It’s smart to plan ahead if you’re thinking about making this slightly sweet brisket. Although it takes 2 hours to cook, it basically cooks itself as it makes its own sauce. All you have to do is combine the ingredients, pour over the brisket and shove it in the oven. Perfect for a potluck as is, served with cheesy grits or turned into mouth-watering brisket sliders.
- 2 1/2 pounds beef brisket, lean
- 1 Tablespoon olive oil
- 1 cup brown sugar
- 1 1/2 cups water
- 1 envelope dry onion soup mix
- 1 cup ketchup
- Using a large ovenproof skillet (with a lid), brown the meat in the olive oil on both sides. Cover and transfer to a preheated 350* oven. Cook 30 minutes.
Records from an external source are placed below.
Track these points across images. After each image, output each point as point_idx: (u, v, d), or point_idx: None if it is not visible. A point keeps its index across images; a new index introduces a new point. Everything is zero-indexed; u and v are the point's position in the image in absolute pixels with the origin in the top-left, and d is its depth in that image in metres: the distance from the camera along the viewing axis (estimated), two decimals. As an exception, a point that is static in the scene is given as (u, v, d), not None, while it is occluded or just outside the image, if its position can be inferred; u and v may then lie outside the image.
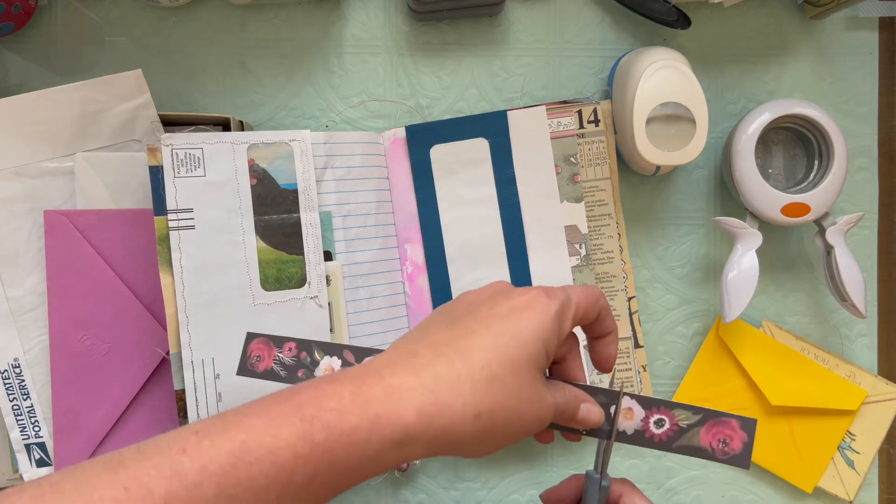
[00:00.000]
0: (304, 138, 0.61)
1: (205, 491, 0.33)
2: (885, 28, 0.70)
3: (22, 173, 0.60)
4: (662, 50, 0.62)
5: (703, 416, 0.44)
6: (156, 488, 0.32)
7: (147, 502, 0.32)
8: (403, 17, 0.69)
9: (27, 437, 0.60)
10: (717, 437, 0.44)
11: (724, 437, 0.44)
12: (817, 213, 0.63)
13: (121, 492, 0.32)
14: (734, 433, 0.44)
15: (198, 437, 0.34)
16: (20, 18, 0.65)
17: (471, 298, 0.43)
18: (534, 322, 0.40)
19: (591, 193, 0.66)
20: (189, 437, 0.34)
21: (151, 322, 0.61)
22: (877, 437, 0.68)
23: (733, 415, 0.43)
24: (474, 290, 0.44)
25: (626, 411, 0.45)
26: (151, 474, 0.33)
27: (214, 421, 0.35)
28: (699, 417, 0.44)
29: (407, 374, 0.37)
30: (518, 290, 0.43)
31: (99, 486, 0.32)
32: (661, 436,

- Meanwhile, in a small bowl, mix together the brown sugar, water, onion soup mix and ketchup. Carefully remove skillet from oven and pour the sauce over the brisket.
- Cook covered for 1 1/2 hours. Meat should be fork tender.
To serve, slice against the grain or shred. I like to serve it over cheesy grits or polenta, topped with the sauce.
To make brisket sliders, sandwich the meat (sliced or shredded) with some sauce in a sweet potato biscuit … now that’s a little bite of southern comfort!